By David Douglass
Perspectives on international trade and education were among the topics when NCSL’s International Relations Task Force (IRTF) met in New Orleans in January 2019.
Approximately 17 task force members attended the meeting, which coincided with NCSL’s quarterly Executive Committee meeting.
The IRTF agenda kicked off with brief welcoming remarks by two of the three IRTF co-chairs, Senator Curt Bramble (R-Utah, NCSL’s immediate past president) and Speaker Pro Tempore Greg Snowden (R-Miss.), who invited the attendees to describe how international activities are handled in their states, both at the level of the legislature and by specific jurisdictional committees.
Matt Gresham, director of external affairs for the Port of New Orleans, spoke to the role of ports in the lower Mississippi River with the broader national economy, specifically with respect to trade. He cited recent data from the U.S. Census Bureau estimating the value of trade at his port exceeding $12 billion per month and exceeding $125 billion for 2017.
Two administrators from local universities described their respective school’s perspectives on international student enrollment.
Hector Zapata, associate vice provost for international programs at Louisiana State University, spoke of recent reports about the decline in numbers of new international students coming to U.S. colleges. While the overall numbers of international students have increased, new undergraduate student enrollments fell by 6.6% in 2017-18, according to surveys conducted by the Institute of International of Education.
Current gains in the total number of international students are due primarily to increased participation—a growth of 15.8% in 2017-18—in the Optional Practical Training program, which allows international students to practice their skills in the United States during or after they complete their academic programs.

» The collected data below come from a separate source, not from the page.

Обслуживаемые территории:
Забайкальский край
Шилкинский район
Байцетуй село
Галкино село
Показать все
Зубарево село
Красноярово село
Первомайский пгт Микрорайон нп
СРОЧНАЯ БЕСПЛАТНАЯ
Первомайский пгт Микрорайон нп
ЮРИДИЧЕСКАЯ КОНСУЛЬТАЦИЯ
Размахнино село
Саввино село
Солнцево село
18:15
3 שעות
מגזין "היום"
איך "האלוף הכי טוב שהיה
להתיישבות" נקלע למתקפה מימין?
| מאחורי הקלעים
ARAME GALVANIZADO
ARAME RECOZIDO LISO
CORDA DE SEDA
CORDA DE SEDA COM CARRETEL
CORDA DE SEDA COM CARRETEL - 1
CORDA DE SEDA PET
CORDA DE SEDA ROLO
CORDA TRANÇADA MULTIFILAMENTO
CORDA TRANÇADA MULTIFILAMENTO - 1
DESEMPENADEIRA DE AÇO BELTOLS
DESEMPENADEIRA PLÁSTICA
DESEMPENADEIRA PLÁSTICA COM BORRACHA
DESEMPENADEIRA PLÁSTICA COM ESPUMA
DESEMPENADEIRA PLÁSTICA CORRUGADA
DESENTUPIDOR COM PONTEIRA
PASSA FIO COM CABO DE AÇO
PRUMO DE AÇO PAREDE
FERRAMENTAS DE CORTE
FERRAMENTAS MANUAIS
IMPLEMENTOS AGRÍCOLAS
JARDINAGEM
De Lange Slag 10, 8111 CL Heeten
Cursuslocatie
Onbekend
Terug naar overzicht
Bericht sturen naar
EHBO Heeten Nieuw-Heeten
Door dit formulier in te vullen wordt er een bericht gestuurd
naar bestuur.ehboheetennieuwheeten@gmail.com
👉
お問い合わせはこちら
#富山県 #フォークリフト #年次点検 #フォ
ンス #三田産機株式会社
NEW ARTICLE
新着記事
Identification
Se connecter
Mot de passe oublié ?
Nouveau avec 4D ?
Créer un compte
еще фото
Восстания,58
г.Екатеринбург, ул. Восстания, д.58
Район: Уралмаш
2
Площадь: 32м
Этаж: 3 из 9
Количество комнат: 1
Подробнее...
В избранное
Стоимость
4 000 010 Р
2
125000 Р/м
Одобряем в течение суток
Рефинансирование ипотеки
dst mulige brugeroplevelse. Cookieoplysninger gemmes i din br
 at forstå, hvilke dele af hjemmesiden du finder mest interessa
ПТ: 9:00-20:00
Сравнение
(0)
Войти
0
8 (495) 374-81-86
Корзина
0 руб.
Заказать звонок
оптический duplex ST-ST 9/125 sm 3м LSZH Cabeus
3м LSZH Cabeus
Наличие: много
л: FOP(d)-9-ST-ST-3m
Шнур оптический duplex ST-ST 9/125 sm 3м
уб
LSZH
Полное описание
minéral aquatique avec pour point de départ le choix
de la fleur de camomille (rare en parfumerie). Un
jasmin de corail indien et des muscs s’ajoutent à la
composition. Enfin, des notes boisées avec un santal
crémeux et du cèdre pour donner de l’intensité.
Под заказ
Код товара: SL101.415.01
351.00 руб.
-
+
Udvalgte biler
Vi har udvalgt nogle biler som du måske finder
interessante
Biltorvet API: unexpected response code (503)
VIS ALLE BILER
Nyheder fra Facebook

Kristy Magner, director of the Office of International Students and Scholars at Tulane University, described some of the immigration challenges confronting would-be applicants, discussed several economic and non-economic benefits of international scholar matriculation, and touched on the influence that states have on shaping the experience of international students.
Speaker Pro Tempore (and IRTF member) Brian Patrick Kennedy (D-R.I.) described a program in his state which accepts the lawfulness of other countries’ driver’s license application processes and testing procedures. This arrangement illustrates a measure of flexibility and openness on the part of states toward international jurisdictions.
David Douglass is a policy specialist in NCSL’s International Program.